Polling in Northern Ireland is pointing to a dramatic shift in the political landscape as the once-dominant unionist parties cede ground to left-wing nationalist groups like Sinn Féin.

“The balance of power has changed here, the unionist majority which maintained the Union in the north has gone,” Murphy says.

Murphy does not want to put a date on it, but Mary Lou McDonald, the president of Sinn Féin, which operates in the Republic of Ireland and Northern Ireland although abstains from taking its seats in the British parliament, has pledged a referendum on Irish reunification within the next decade.

Such a referendum, which would take place across the island of Ireland, would need a greenlight from the UK government, although the measure is written into law as part of the Good Friday Agreement.

The Northern Irish finance minister said he hoped a border poll would be organized in the opposite manner to the Brexit vote, which was rejected in Northern Ireland.
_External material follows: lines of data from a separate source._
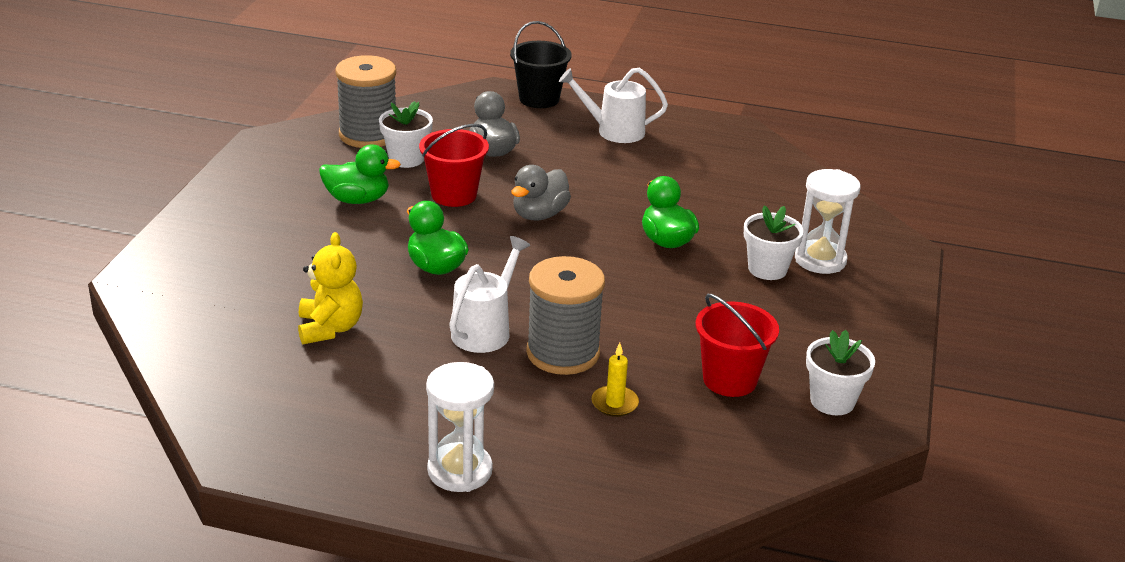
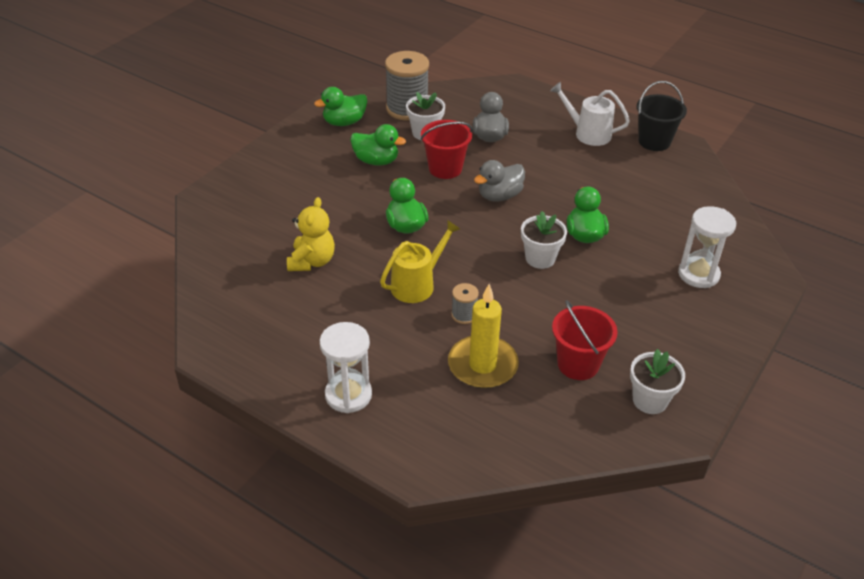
camera: 20 degrees right, 10 degrees up
(290, 161) = (344, 122): none -> green duck
(485, 330) = (417, 284): white watering can -> yellow watering can
(539, 99) = (543, 97): black bucket -> black bucket (654, 141)
(563, 353) = (464, 315): grey spool -> grey spool, size x0.47
(614, 403) = (482, 365): yellow candle -> yellow candle, size x1.97
(767, 269) = (652, 274): white flower pot -> white flower pot (540, 258)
Although ideologically against Brexit, Sinn Féin’s standings have improved since the UK’s tricky withdrawal from the European Union.

The divorce brought with it the so-called Northern Irish Protocol, an agreement by London and Brussels to carry out customs checks between Northern Ireland and Great Britain in the Irish Sea as a way to avoid a return to a hard border in Ireland while preventing the EU from being flooded with unregulated UK products.

The measure has sparked protests in Northern Ireland’s unionist communities and within the DUP, which in February sank the power-sharing government and vowed not to participate in the next executive unless London and Brussels redrew the agreement.

For Murphy, the ball is in the court of the DUP’s ultraconservative leader Jeffrey Donaldson.